Masculinisme et religion à outrance

Il n’y a qu’à lire les titres de ses quatre romans traduits en français pour comprendre l’esprit de cet Afro-Américain de 52 ans qui décrit comme personne un sud rural qu’il habite toujours. Les Routes oubliées, la Colère, le Sang des innocents et le Roi des cendres brossent le portrait d’un pays où l’on abandonne les pauvres au bord des routes. Ils sont destinés à devenir dealers ou à mourir sous les balles des policiers. Les plus dégourdis rêvent de partir loin, comme Roman Carruthers, jeune noir brillant, devenu «gestionnaire de fortune». Il s’est installé à Atlanta et rechigne à renouer avec sa famille restée à Jefferson Run. Plus violent que les Routes oubliées, moins politique que la Colère ou le Sang des innocents, son nouveau et excellent polar plonge dans les liens familiaux qui se délitent, les difficultés quotidiennes d’une ville laissée à elle-même et aux gangs ultra-violents qui ont toute latitude pour étendre leur pouvoir. Tout est tragique dans ces lieux et ces destins d’hommes et de femmes qui ne pourront pas s’en sortir. Mais Roman Carruthers est obligé de rentrer au pays, sa sœur a besoin de lui, son jeune frère s’est mis dans une histoire pourrie, la famille n’attend que lui.

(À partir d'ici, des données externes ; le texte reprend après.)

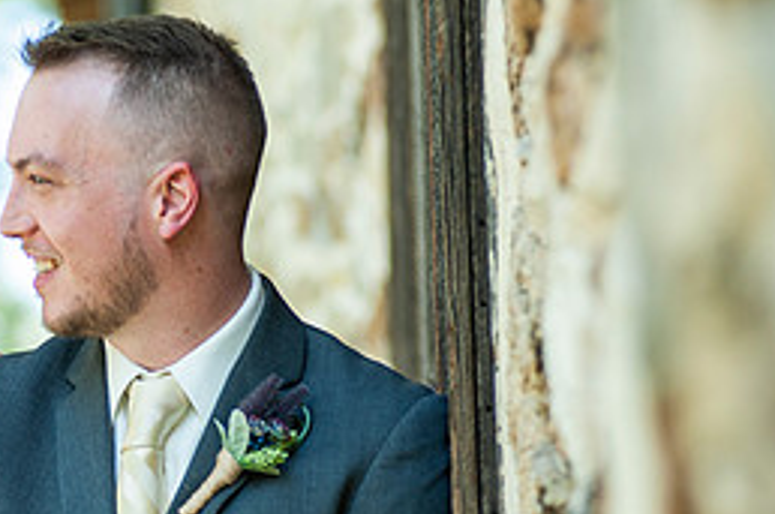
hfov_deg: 6.8
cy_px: 358
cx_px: 81
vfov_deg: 4.5
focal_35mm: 304
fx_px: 6532
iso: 160
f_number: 3.2
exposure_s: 1/250
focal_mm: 135
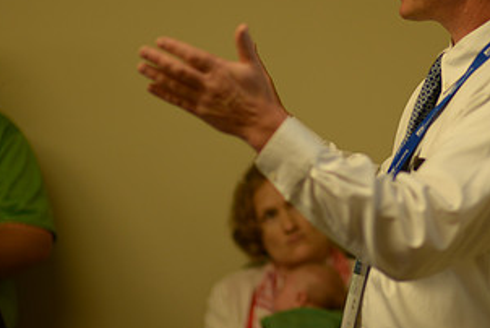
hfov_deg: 12.5
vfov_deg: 8.4
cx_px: 420
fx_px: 2221
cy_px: 134
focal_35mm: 163
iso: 320
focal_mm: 85
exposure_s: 1/200
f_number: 1.4
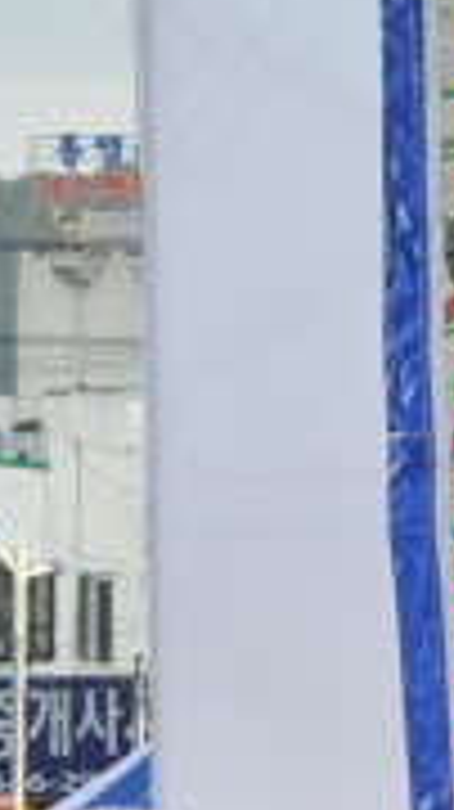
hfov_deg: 1.1
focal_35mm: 1116
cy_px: 776
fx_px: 23929
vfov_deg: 1.9
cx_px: 737
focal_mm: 200
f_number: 7.1
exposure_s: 1/1000
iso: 2000
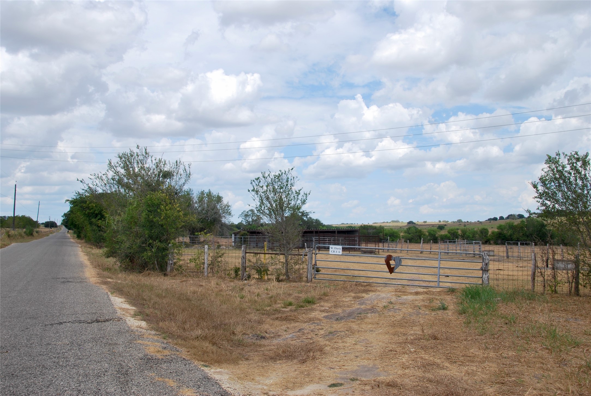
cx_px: 296
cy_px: 198
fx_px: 715
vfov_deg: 30.9
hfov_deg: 44.9
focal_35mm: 44
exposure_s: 1/250
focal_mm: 29
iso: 100
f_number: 8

Cosby ne se fait pas d’illusion, Trump le maléfique le rend fou et il regarde son pays sombrer dans le masculinisme et la religion à outrance avec désespoir. On pense alors à Barack Obama qui célébrait l’œuvre de Cosby et le recommandait vivement.

Monde en miettes

Dans le Roi des cendres, Roman Carruthers va voir une fois par mois Miss Delicate, une professionnelle qui le domine violemment, lui met les menottes et ne manque pas d’accessoires pour faire mal. «La pénitence, le châtiment, l’absolution», murmure le héros tête baissée avant de retourner voir son père. Trois mots qui poussent à réfléchir sur le destin de ce monde en miettes.

Dans tous ses romans, Cosby souffle le froid et le chaud, l’intense et l’émotif. Il est sauvage et complexe et le thriller est son genre littéraire de prédilection explique-t-il, celui qui permet de fouiller l’âme humaine sans détour. Son prochain roman ne devrait pas se dérouler en Virginie mais la violence sur les noirs américains sera au cœur de l’intrigue du côté de L.A., dans ces années 90 où ça tabassait dur chez les flics tout-puissants.

S.A. Cosby, le Roi des cendres, traduit de l’anglais (Etats-Unis) par Pierre Szczeciner, éditions Sonatine, 408 pp., 23,50 € (ebook : 15,99 €).